Bruxelles envoie une équipe vétérinaire pour soutenir l'épidémie

MVG

Une équipe vétérinaire arrivera ce mardi à Barcelone pour aider les autorités espagnoles et catalanes à contrôler l'épidémie de peste porcine africaine détectée dans la région de Collserola (Barcelone). « Les autorités espagnoles nous ont signalé l'apparition de l'épidémie. Il n'y a pas eu de peste porcine en Espagne au cours des trois dernières décennies, nous devons donc agir », a déclaré mardi un porte-parole de la Commission européenne, annonçant que des experts de l'UE se rendraient en Catalogne le 2 décembre.

« Il faut mettre en œuvre les mesures prévues par les normes européennes : cela signifie que les zones infectées doivent être identifiées, les déplacements d'animaux sauvages, de sangliers, doivent être interdits, car ils sont généralement à l'origine du virus. Il y a déjà une interdiction de chasser dans la zone et surtout il faut prendre des mesures dans les fermes. […] Le virus peut se propager très facilement sur les bottes des agriculteurs ou sur les roues des tracteurs », a ajouté la porte-parole Eva Hrncirova, qui a souligné que la Catalogne n'est pas le seul territoire de la Commission européenne où sévit la peste porcine africaine.

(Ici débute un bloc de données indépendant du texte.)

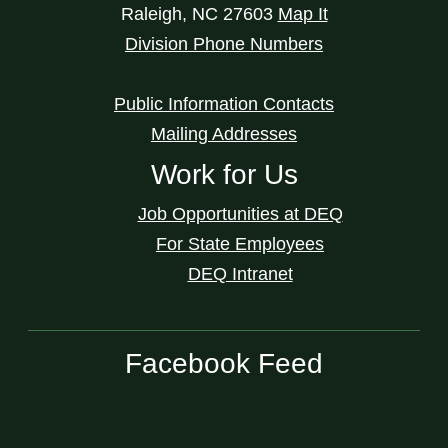
Raleigh
,
NC
27603
Map It
Division Phone Numbers
Public Information Contacts
Mailing Addresses
Work for Us
Job Opportunities at DEQ
For State Employees
DEQ Intranet
Facebook Feed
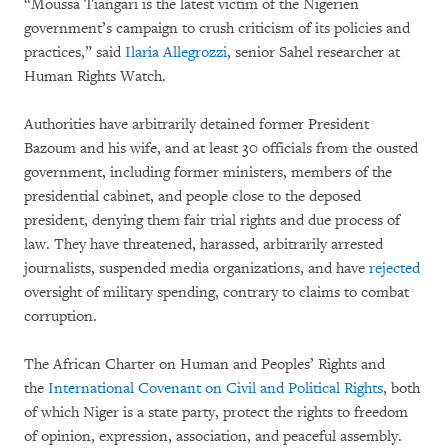
“Moussa Tiangari is the latest victim of the Nigerien
government’s campaign to crush criticism of its policies and
practices,” said
Ilaria Allegrozzi
, senior Sahel researcher at
Human Rights Watch.
Authorities have arbitrarily detained former President
Bazoum and his wife, and at least 30 officials from the ousted
government, including former ministers, members of the
presidential cabinet, and people close to the deposed
president, denying them fair trial rights and due process of
law. They have threatened, harassed, arbitrarily arrested
journalists, suspended media organizations, and have
rejected
oversight of military spending, contrary to claims to combat
corruption.
The African Charter on Human and Peoples’ Rights and
the
International Covenant on Civil and Political Rights
, both
of which Niger is a state party, protect the rights to freedom
of opinion, expression, association, and peaceful assembly.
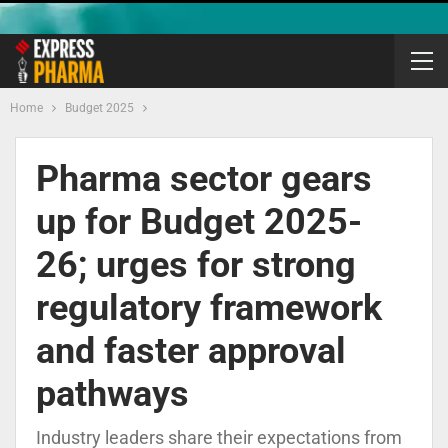
Home
Budget 2025
Pharma sector gears
up for Budget 2025-
26; urges for strong
regulatory framework
and faster approval
pathways
Industry leaders share their expectations from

L'aide de la Commission s'ajoute au déploiement de l'Unité militaire d'urgence (UME), qui a également été déployée ce lundi dans la zone touchée pour aider à contrôler l'épidémie avec des véhicules, des stations de décontamination, des équipes de capture et des drones pour la surveillance. Pour l'instant, le gouvernement interdit l’accès aux zones naturelles dans un rayon de six kilomètres de l’épicentre et les activités sur le terrain restent également limitées à 20 kilomètres. De plus, le parc de Collserola est fermé.